- [What you should do] Every entry should be reproduced precisely, with each picture left out.

- [Material for the task]

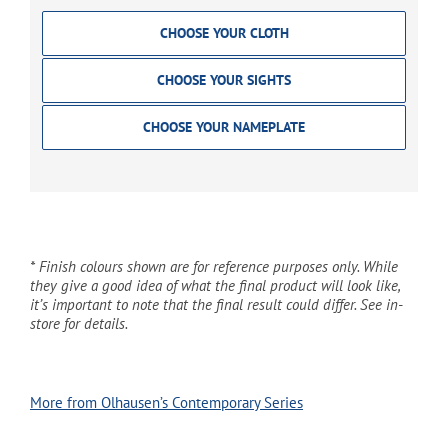
CHOOSE YOUR CLOTH
CHOOSE YOUR SIGHTS
CHOOSE YOUR NAMEPLATE
* Finish colours shown are for reference purposes only. While
they give a good idea of what the final product will look like,
it’s important to note that the final result could differ. See in-
store for details.
More from Olhausen’s Contemporary Series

- [Answer box]
CHOOSE YOUR CLOTH
CHOOSE YOUR SIGHTS
CHOOSE YOUR NAMEPLATE
* Finish colours shown are for reference purposes only. While
they give a good idea of what the final product will look like,
it’s important to note that the final result could differ. See in-
store for details.
More from Olhausen’s Contemporary Series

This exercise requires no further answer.